Mitochondria-localized MBD2c facilitates mtDNA transcription and drug resistance [Bisulfite-Seq]. Mitochondria-localized MBD2c facilitates mtDNA transcription and drug resistance [Bisulfite-Seq]

Mitochondria contain a 16kb-dsDNA genome encoding 13 proteins essential for respiration, whereas its regulatory mechanism and potential role in cancer development remain elusive. Although Methyl-CpG-binding protein (MBD) proteins are essential for nuclear transcription, their role in mitochondrial DNA (mtDNA) transcription is unknown. Here, we report that the MBD2c splicing variant translocates into mitochondria to mediate mtDNA transcription and increase mitochondrial respiration in triple negative breast cancer (TNBC) cells. Specifically, MBD2c binds D-loop regions in mtDNA to recruit SIRT3, which in turn deacetylates TFAM, a primary mitochondrial transcription factor, and activates its function. TFAM activation subsequently enhances transcription of the whole mitochondrial genome. Furthermore, MBD2c overexpression recovered the decreased mtDNA-encoded RNA and protein levels induced by the DNA synthesis inhibitor, cisplatin (CDDP), in vitro and in vivo, preserving mitochondrial gene expression and respiration, consequently enhancing TNBC cells drug resistance and proliferation. These data collectively demonstrate that MBD2c positively regulates mtDNA transcription, thus connecting epigenetic regulation by deacetylation with cancer cell metabolism, suggesting druggable targets to overcome resistance. Overall design: Bisulfite-Seq (BS-seq) in purfied mtDNA from MDA-MB-468 cells, to facilitate site-specific identification of 5mC modifications in mitochondrial DNA.

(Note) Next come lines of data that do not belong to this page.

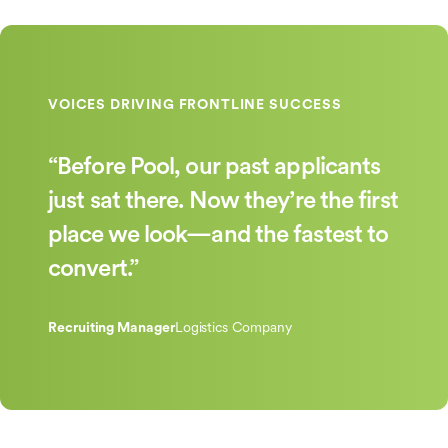
“Before Pool, our past applicants
just sat there. Now they’re the first
place we look—and the fastest to
convert.”
Recruiting Manager
Logistics Company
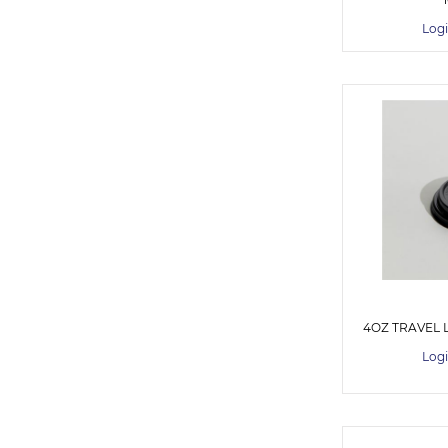
Logi
4OZ TRAVEL L
Logi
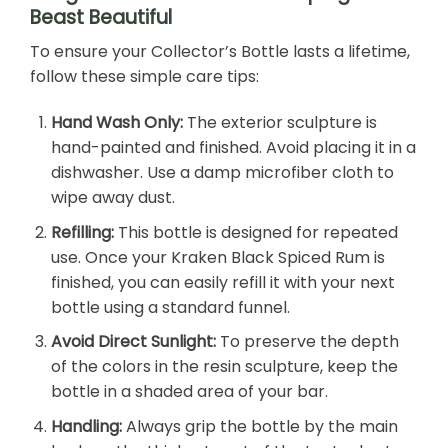
Beast Beautiful
To ensure your Collector’s Bottle lasts a lifetime,
follow these simple care tips:
Hand Wash Only:
The exterior sculpture is
hand-painted and finished. Avoid placing it in a
dishwasher. Use a damp microfiber cloth to
wipe away dust.
Refilling:
This bottle is designed for repeated
use. Once your Kraken Black Spiced Rum is
finished, you can easily refill it with your next
bottle using a standard funnel.
Avoid Direct Sunlight:
To preserve the depth
of the colors in the resin sculpture, keep the
bottle in a shaded area of your bar.
Handling:
Always grip the bottle by the main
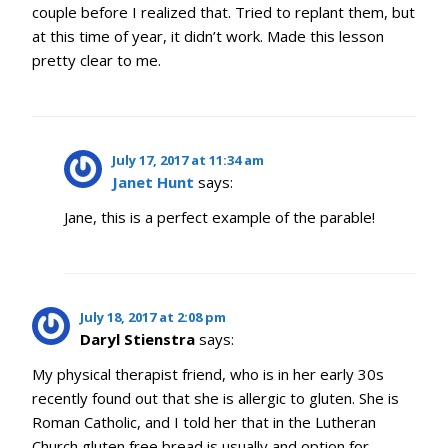
couple before I realized that. Tried to replant them, but
at this time of year, it didn’t work. Made this lesson
pretty clear to me.
July 17, 2017 at 11:34 am
Janet Hunt
says:
Jane, this is a perfect example of the parable!
July 18, 2017 at 2:08 pm
Daryl Stienstra
says:
My physical therapist friend, who is in her early 30s
recently found out that she is allergic to gluten. She is
Roman Catholic, and I told her that in the Lutheran
Church gluten free bread is usually and option for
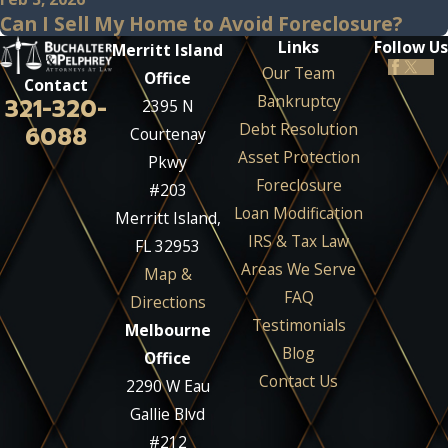
Can I Sell My Home to Avoid Foreclosure?
Links
Follow Us
Merritt Island
Our Team
Office
Contact
Bankruptcy
321-320-
2395 N
Debt Resolution
6088
Courtenay
Asset Protection
Pkwy
Foreclosure
#203
Loan Modification
Merritt Island,
IRS & Tax Law
FL 32953
Areas We Serve
Map &
FAQ
Directions
Testimonials
Melbourne
Blog
Office
Contact Us
2290 W Eau
Gallie Blvd
#212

线粒体拥有一段长16kb的双链DNA（double-stranded DNA, dsDNA）基因组，编码13种对呼吸作用至关重要的蛋白质，但其调控机制以及在癌症发生中的潜在作用仍不明确。 尽管甲基-CpG结合蛋白（Methyl-CpG-binding protein, MBD）对细胞核转录至关重要，但它们在线粒体DNA（mtDNA）转录中的功能仍未可知。 本研究报道，剪接变体MBD2c可易位进入线粒体，介导三阴性乳腺癌（TNBC）细胞中的mtDNA转录并增强线粒体呼吸作用。 具体而言，MBD2c结合mtDNA的D-loop区域，进而招募去乙酰化酶SIRT3；SIRT3可对核心线粒体转录因子TFAM进行去乙酰化修饰并激活其功能，TFAM的激活随后可增强整个线粒体基因组的转录。 此外，在体内外实验中，MBD2c过表达可恢复DNA合成抑制剂顺铂（cisplatin, CDDP）诱导下调的mtDNA编码RNA及蛋白质水平，维持线粒体基因表达与呼吸功能，最终增强三阴性乳腺癌细胞的耐药性与增殖能力。 上述研究结果共同证实，MBD2c可正向调控mtDNA转录，从而将去乙酰化介导的表观遗传调控与癌细胞代谢相联系，为克服癌症耐药性提供了可靶向干预的潜在治疗靶点。 整体实验设计：采用亚硫酸氢盐测序（Bisulfite-Seq, BS-seq）技术，对MDA-MB-468细胞纯化的mtDNA进行测序，以实现线粒体DNA中5-甲基胞嘧啶（5mC）修饰的位点特异性鉴定。